Volume 12, Number 3, 2004

Pet-assisted therapy to reach the elderly

Twenty-five excited residents of the Little Sisters of the Poor nursing home sat in a circle listening to Suzanne Smith, CHNS '00. explain why she and eight dogs, two guinea pigs and volunteers from the University were in their recreation room.

"I'm a UD graduate student interested in studying animal/human interaction," Smith says. "I came here last year and had such good feedback and such a good time that I decided to come back. Is everybody having a good time?"

After a collective, resounding "yes," it was obvious the residents felt the same way.

Smith earned her bachelor's degree in human nutrition and dietetics and is working on a master's degree in health promotion. Her focus has always been on physical fitness, but she has a special interest in the stress-relieving, restorative effect that animals have on humans, especially the elderly. Her pet-assisted therapy trips to nursing homes have only strengthened that interest, and this trip was no exception.

The residents at Little Sisters of the Poor seemed delighted to be nuzzled, licked and pawed by their furry visitors, including the Peruvian guinea pigs, with their long coats and big coal-black eyes, brought by Kimberly Doucette, administrative assistant in the College of Marine Studies.

The residents were animated and engaged as they asked questions about the animals or gave them treats.
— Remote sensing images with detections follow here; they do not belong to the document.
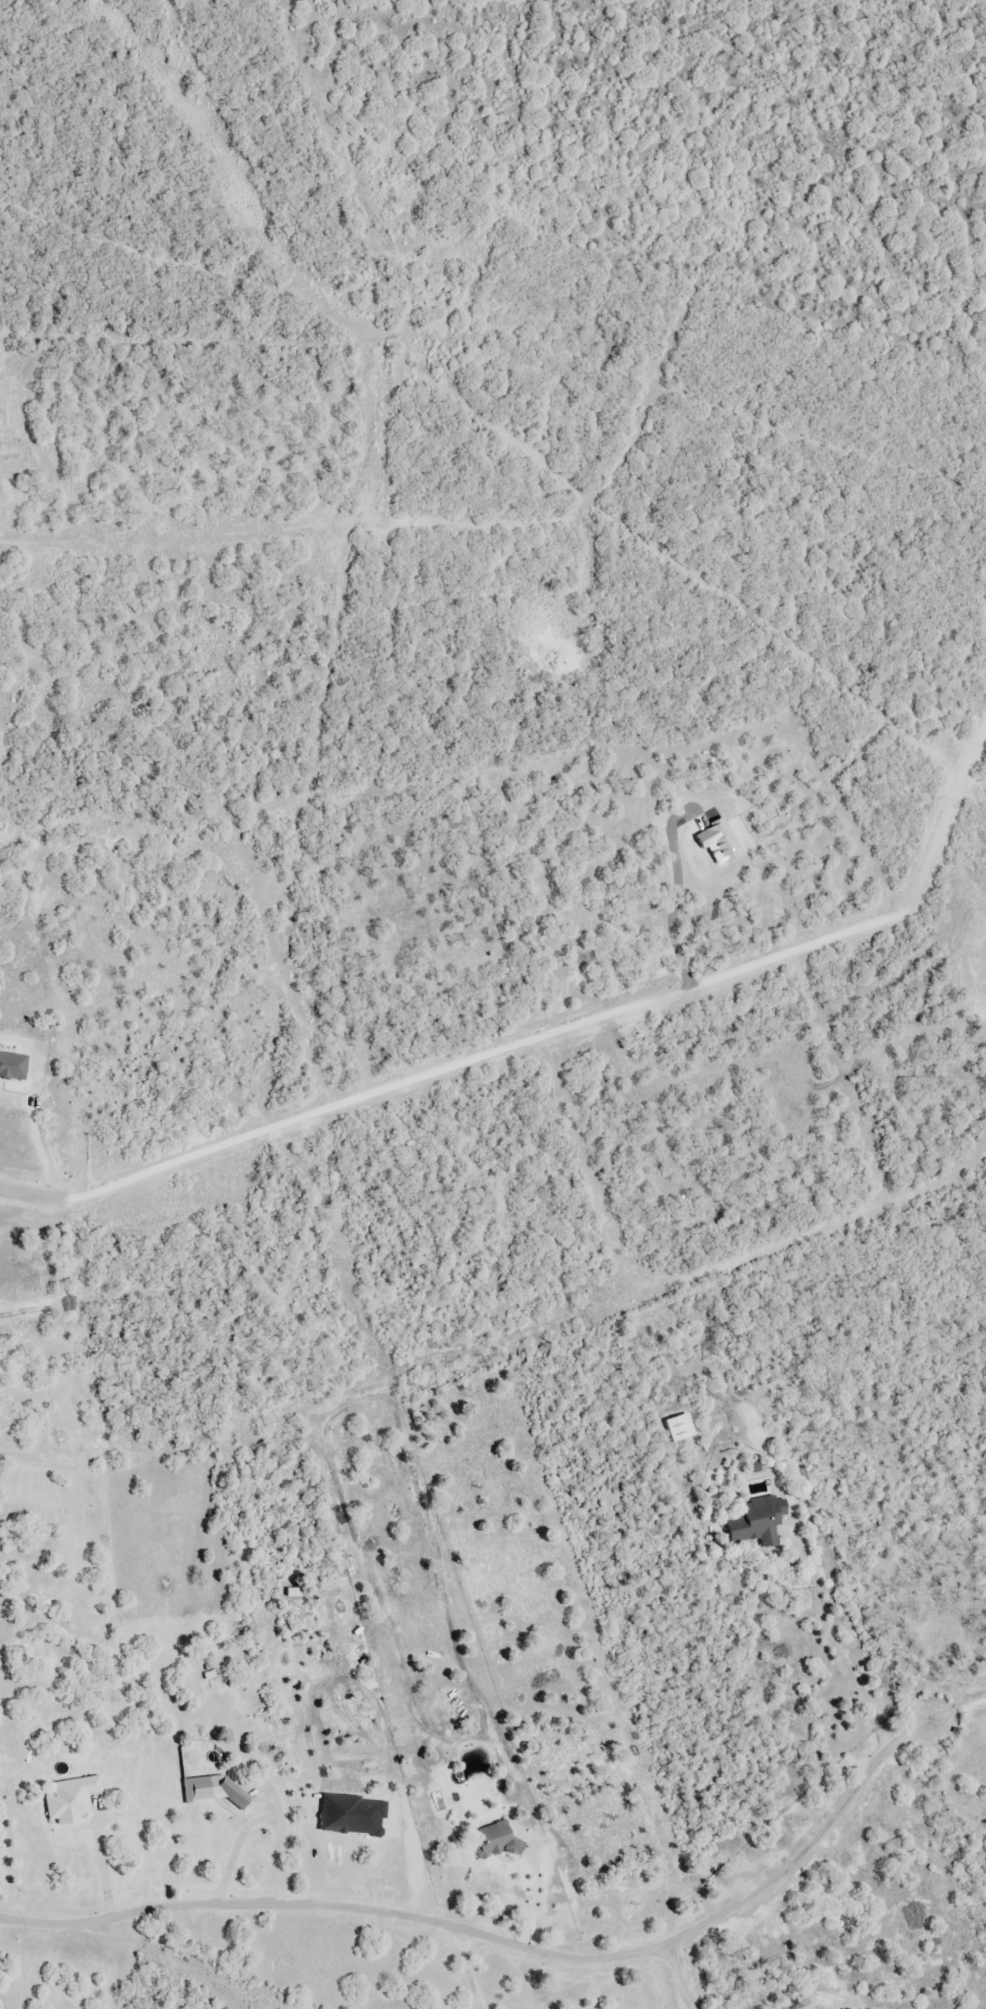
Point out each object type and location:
road: (167, 176)
road: (38, 1146)
road: (33, 1189)
building: (685, 1428)
road: (959, 1711)
road: (263, 1823)
road: (103, 1863)
road: (507, 1943)

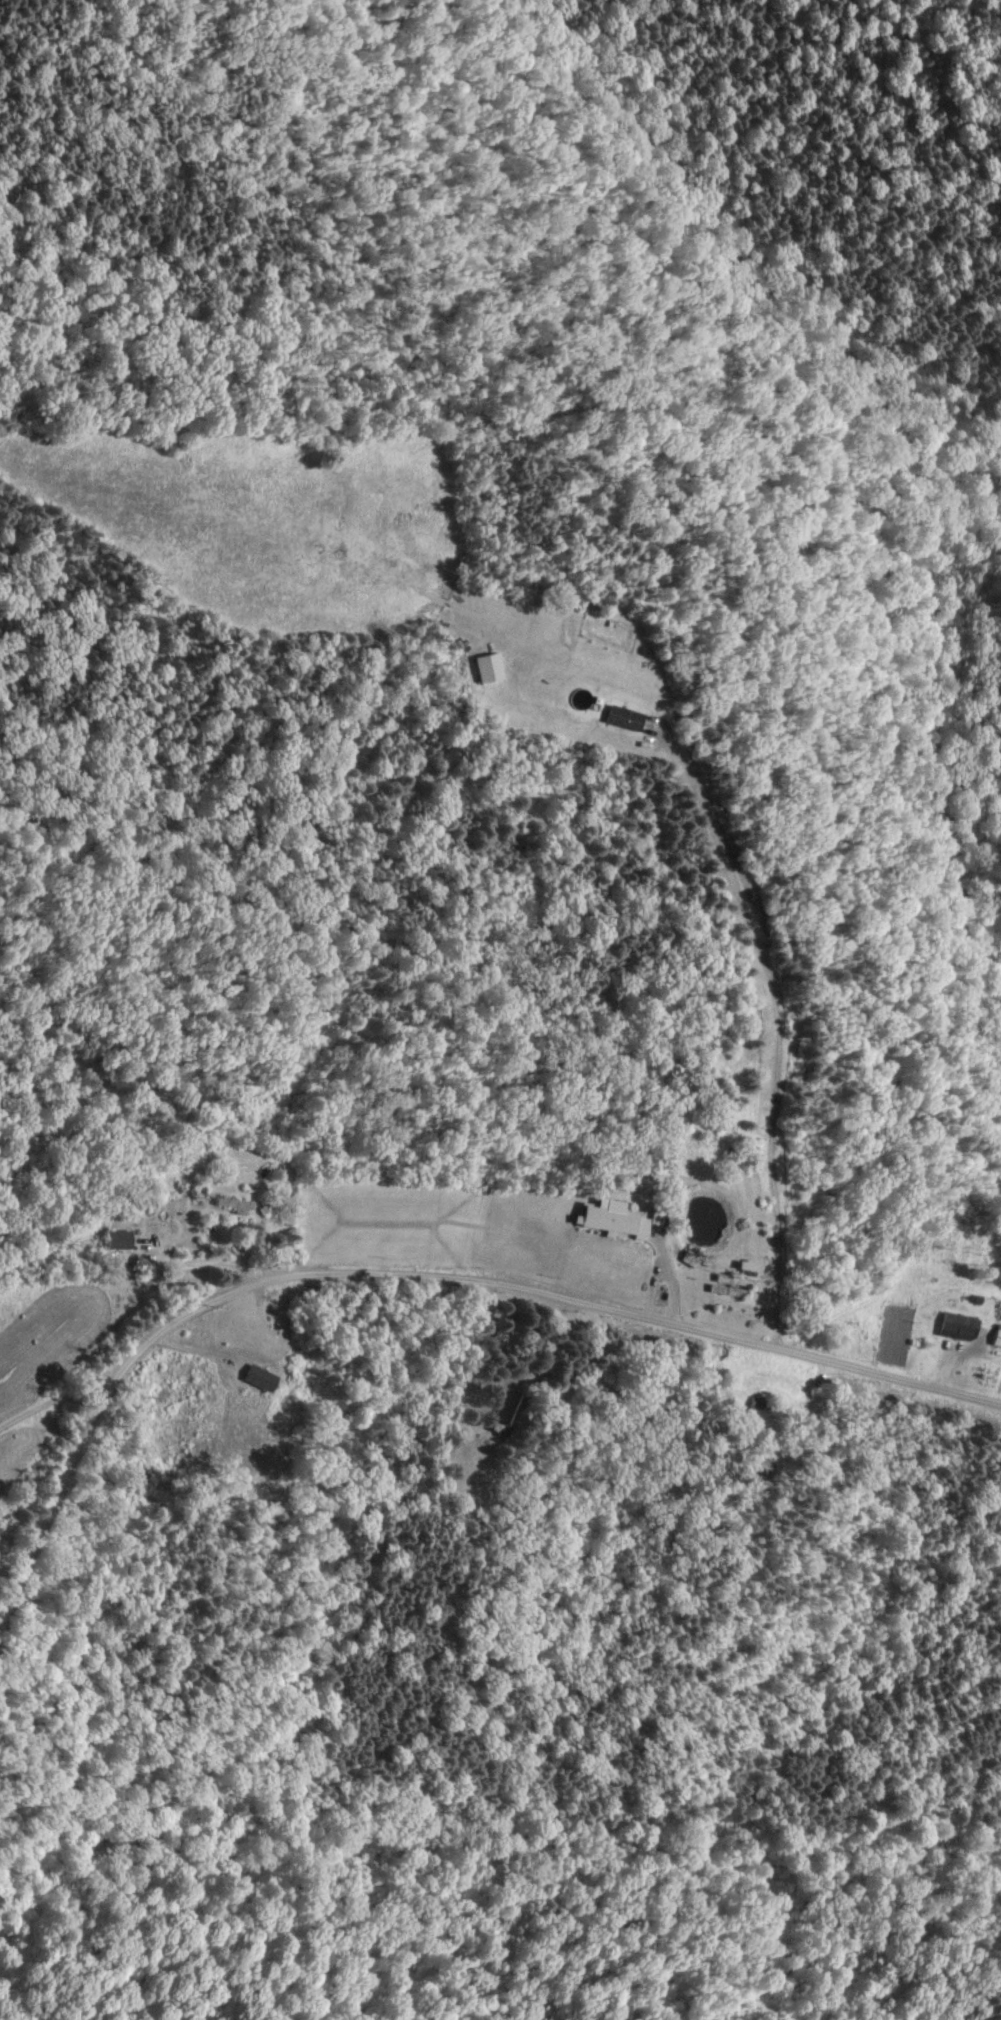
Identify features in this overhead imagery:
building: (484, 668)
building: (620, 718)
building: (609, 1220)
building: (114, 1241)
road: (205, 1249)
road: (409, 1268)
building: (954, 1328)
building: (995, 1337)
building: (256, 1380)

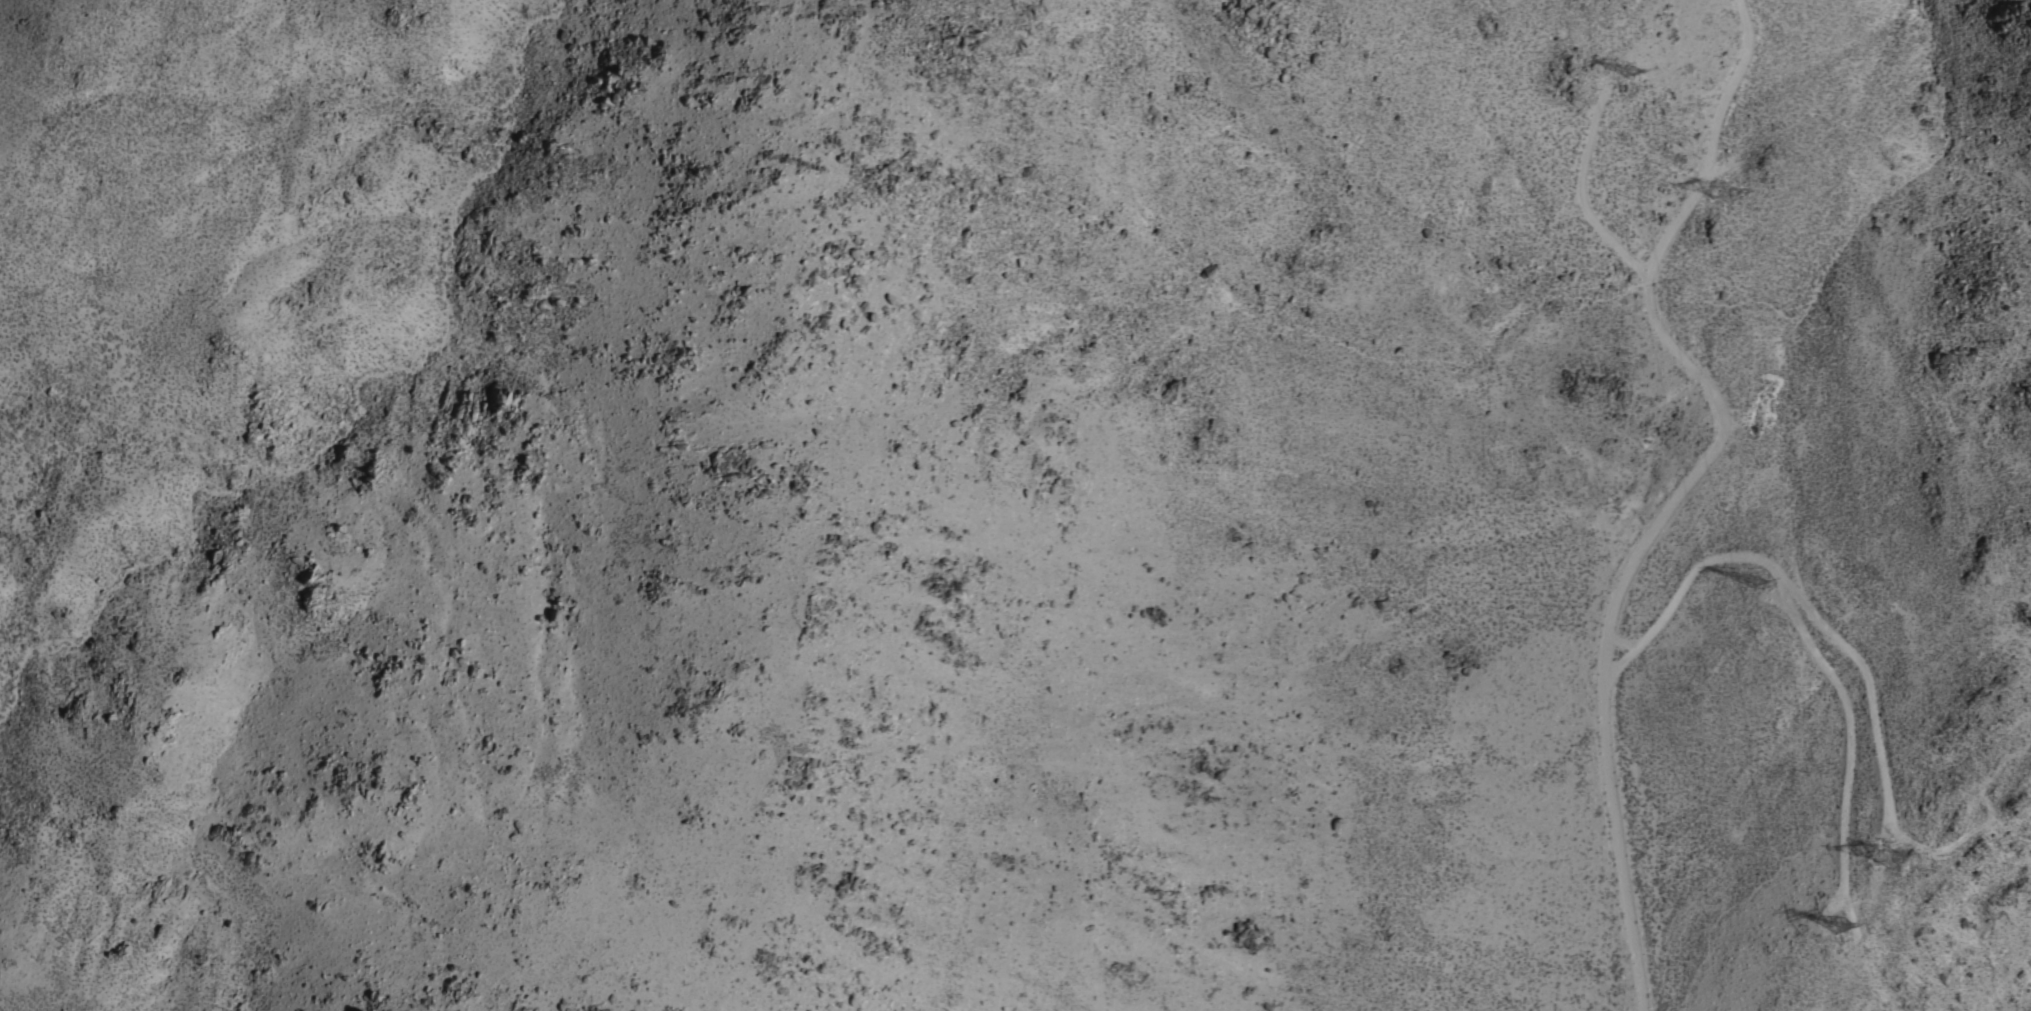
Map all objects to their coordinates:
power tower: (1625, 71)
road: (1576, 191)
power tower: (1725, 194)
road: (1710, 434)
power tower: (1755, 586)
road: (1804, 635)
road: (1865, 688)
power tower: (1893, 856)
power tower: (1837, 927)
road: (1627, 945)

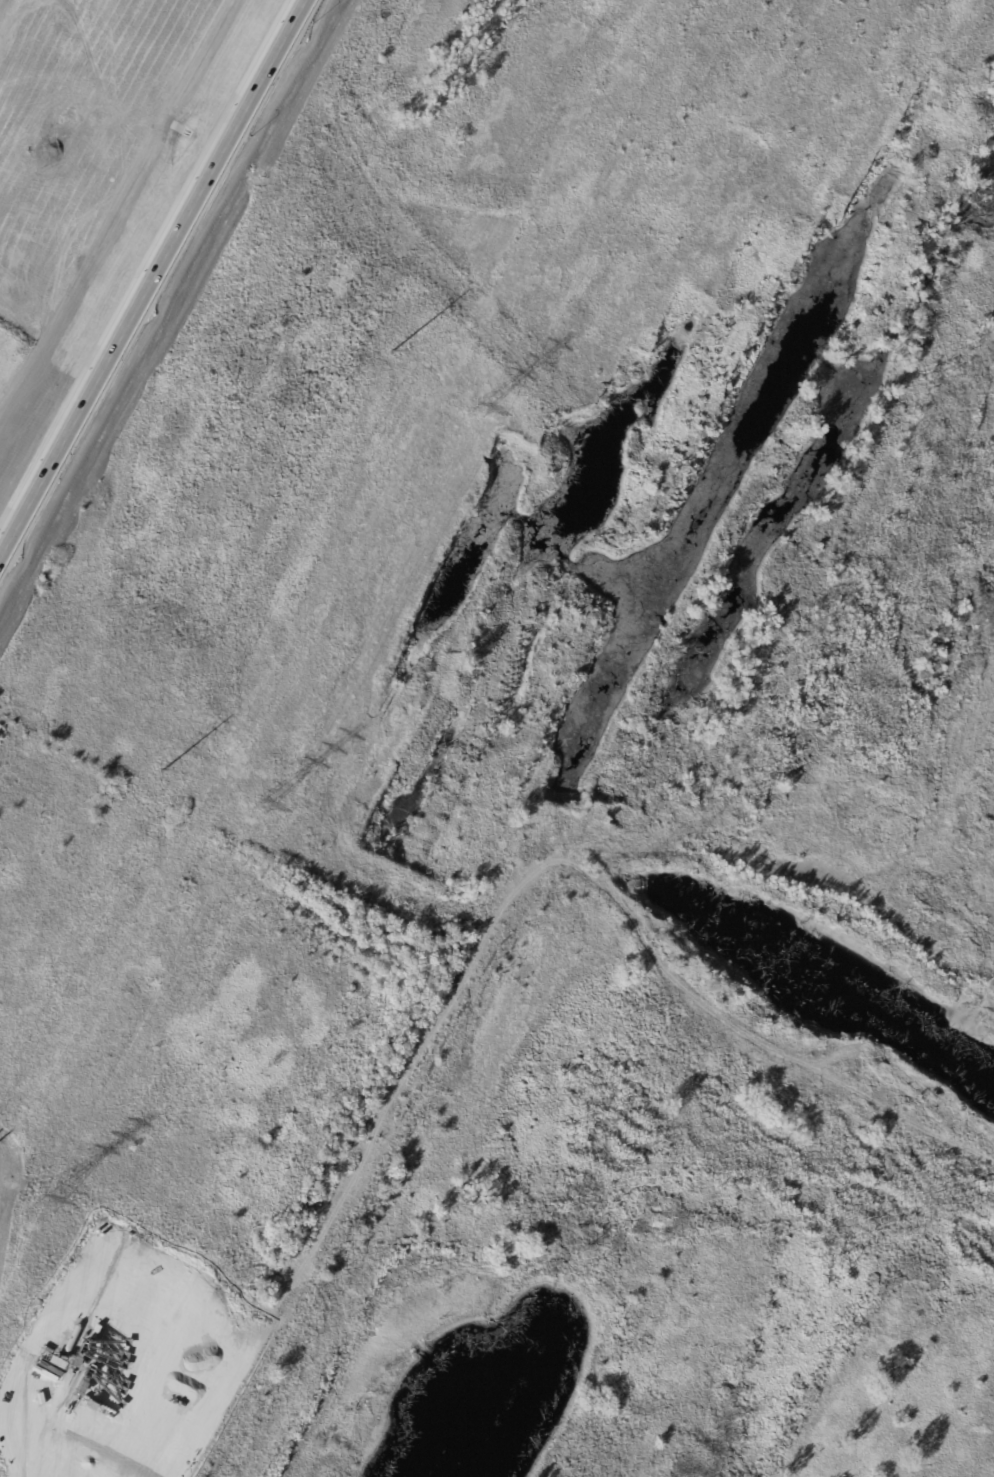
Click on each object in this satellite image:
road: (282, 48)
road: (285, 48)
road: (128, 332)
power tower: (391, 350)
power tower: (472, 414)
power tower: (161, 771)
power tower: (259, 806)
power tower: (44, 1202)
One woman had been a dog trainer and was able to "talk shop" for a while. Even those with arthritis would strain to touch a dog or stroke a guinea pig. And, all around the room you could hear, "Good dog," "Pretty girl." Handlers had their dogs sit, lie down and shake hands to the delight of the seniors.

Smith said she became interested in pet-assisted therapy when she worked at J.P. Morgan Chase and volunteered for its Global Days of Service month, when employers give employees time off to do volunteer work for a social service provider.

"The first year I worked there, I just volunteered as part of someone else's project. But, the second year, I decided to get more involved. I wasn't really interested in what was already being offered, so I decided to come up with a project of my own," Smith says.

"I have always loved animals and have an interest in older adults and wanted to combine the two in a volunteer project. I was aware of research involving stress relief and animal-assisted therapy and decided to investigate the possibility of leading a group of employees with their pets to local nursing homes. I chose three nursing homes from the 20 that were interested," Smith says. "When I asked Chase employees to join me, the response was overwhelming!

I had 20 people come with 20 pets on my first visit to the Little Sisters of the Poor. The two other nursing home trips each included five to 10 employees with their pets.

"The residents loved the animals, who were all very well behaved," Smith says. "The staff remarked at the change in demeanor, activity-level and the overall interest of many patients. Some patients, who rarely left their rooms, literally ran down the hall to see the pets as we walked in! Some residents who hadn't spoken in awhile chatted happily with the dogs and cats."

When her master's course work is finished, Smith will begin working on her thesis research. assessing the effect an established pet therapy program has had on everyone involved in the program--from patients to staff, to directors and caregivers. Her goal is to document the tangible changes pet-assisted therapy has made at every level.

Smith, who lives with her two cats, Lily and Chloe, says she would love to be able to make a living when she finishes school working with companion animals and the elderly and children. In the meantime, she helps pay the bills by playing piano for weddings and other events--she's been playing since she was 5--acting as a personal training instructor and fitness counselor, doing fitness modeling, producing health and nutrition seminars and, in her spare time, fostering abandoned cats and kittens.